Opinion: A Kick About Fashion
Zul Andra would like to replace fashion creative directors with football managers.
Exits from three top Creative Directors have left the fashion world in a state of shock. Rumor mills are spinning tales of other possible exodus. Who will tailor our clothes? Is high-end men’s tailoring doomed? Are we all going naked?
Brendan Mullane left Brioni, Alessandro Sartori departed from Berluti and, most recently, Stefano Pilati quit Ermenegildo Zegna. With the exception of Sartori, who has been with the house for 5 years, the rest were in their 4th.
Perhaps the news came as unexpectedly as Raf Simons leaving Dior in late-2015, or Simon’s predecessor Hedi Slimane continuing to do strong work with Saint Laurent since 2012. (We are not saying Slimane will leave, but the Creative Director post at Dior is still up for grabs.)
But in the football world, top managers leaving is as common as Steven Gerard missing a penalty.
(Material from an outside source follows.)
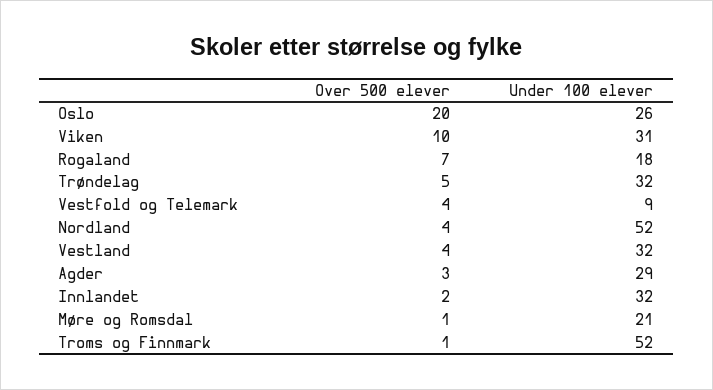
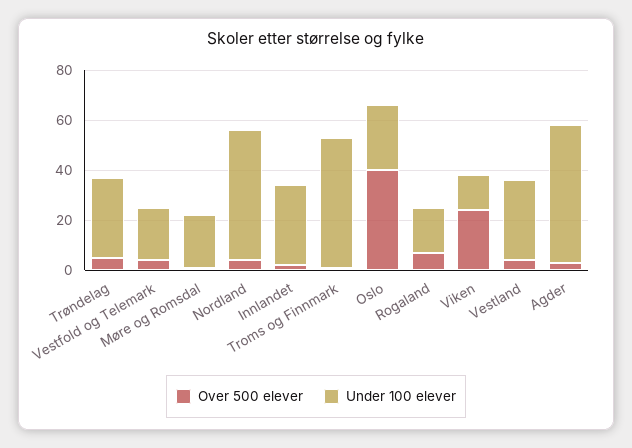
Over 500 elever, Oslo: 20 -> 40
Over 500 elever, Viken: 10 -> 25
Under 100 elever, Viken: 31 -> 15
Under 100 elever, Vestfold og Telemark: 9 -> 20
Under 100 elever, Agder: 29 -> 55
In a high-stress and demanding sporting arena, the only concern is if a team is winning or losing.
So if Alex Ferguson left Manchester United after 27 years or his successor, David-what-his-face, was shown the door after a year, “put your head down and get on with it” is the mantra the footballing world would adopt from Ferguson.
This is not to say that the fashion world is devoid of pressures. Demanding fashion seasons, accelerated cycles and a whiff of time between inspiration and production can burn creatives out.
And just as football clubs are owned by multi-billionaires, so too are fashion houses. Threading through mounting expectations from all corners requires someone with a nuanced relationship with it—and still look good in a suit and tie.
So here are my picks: jobless football managers who could fill in the shoes (or loafers, or sneakers, or double monks) at Berluti, Brioni and Ermenegildo Zegna.
Jose Mourinho for Brioni
The Portuguese manager was sacked by Chelsea in late-2015 after two seasons with the club. When not shooting deathly squints at his players, he gets his suits tailored to meet his impeccable dress sense.
As reported by Financial Times, Brioni’s Master Tailor, Angelo Petrucci, jets around for private fittings and Mourinho is one his many clients. If Mourinho can appreciate fine suits, we are pretty sure he’d be a nice fit for the Italian fashion house.
A large plaque in one of the classrooms at Brioni tailoring school reads: “The tailor is your doctor. He cures your physical defects with his skill. He presents you in society as a more harmonious figure.” Very Mourinho.
Petrucci’s other clients also includes Vladimir Putin. We know Mourinho enjoys playing mind games with other managers.
Perhaps this time, Chelsea’s owner and Russian businessman, Roman Abramovich, could be his next target. In whispers, of course, as he mends lord Putin's brand new emperor-like suit.
Or Mourinho could screw with Fabio Capello, when the latter joins Ermenegildo Zegna.
Fabio Capello for Ermenegildo Zegna
The Italian has left behind an illustrious career when he was sacked as the manager of Russia’s international team. (Russia’s at it again, sacking people and shooting random things in the sky.)
Having managed Milan, Roma, Juventus and Real Madrid, Capello is no stranger to the strains of the footballing world.
But who cares about that? What you should care about is when he turned into an interim fashion designer during his stint managing the English national team.
For the 2010 World Cup, Capello contributed to the design of the team’s Marks & Spencer suit. “Fabio is quite particular on how he wanted the boys to look,” Duncan Morris, Marks & Spencer Marketing Manager, told Bloomberg Business. “He actually had a definite sartorial direction.”
Bloomberg reports: The two-button wool suit has a slim silhouette, narrow lapels, four-button cuffs and a “decadent” red check lining. Trousers are flat-fronted and half-lined, while the four-button waistcoat gives “style kudos”.
Ermenegildo Zegna too has a defined approach to menswear. One of the most sought-after collector’s item back in 2013 was a classic Zegna couture called the “Napoli”.
The suit sports a sharp English silhouette with slimmer sleeves and a soft Neapolitan shoulder. Similar to what Capello’s vision was. Now, put that vision on Zegna.
Michel Platini for Berluti
Well, he’s banned from any football-related activities for 8 years after being found guilty of ethics violations at FIFA. You know what you could do with that time? Learn how to make shoes.
And where can a person of Platini’s calibre go to? Berluti—a French atelier with over a century worth of history. That’d be right up the former player and manager’s alley. The Frenchman, after all, was conferred the Ordre national de la Légion d'honneur in 1985 for his contributions to French football.
Is Platini sorry for what he has done in FIFA? Reportedly not. He’s appealing against the verdict, which leaves him much time for shoe polishing.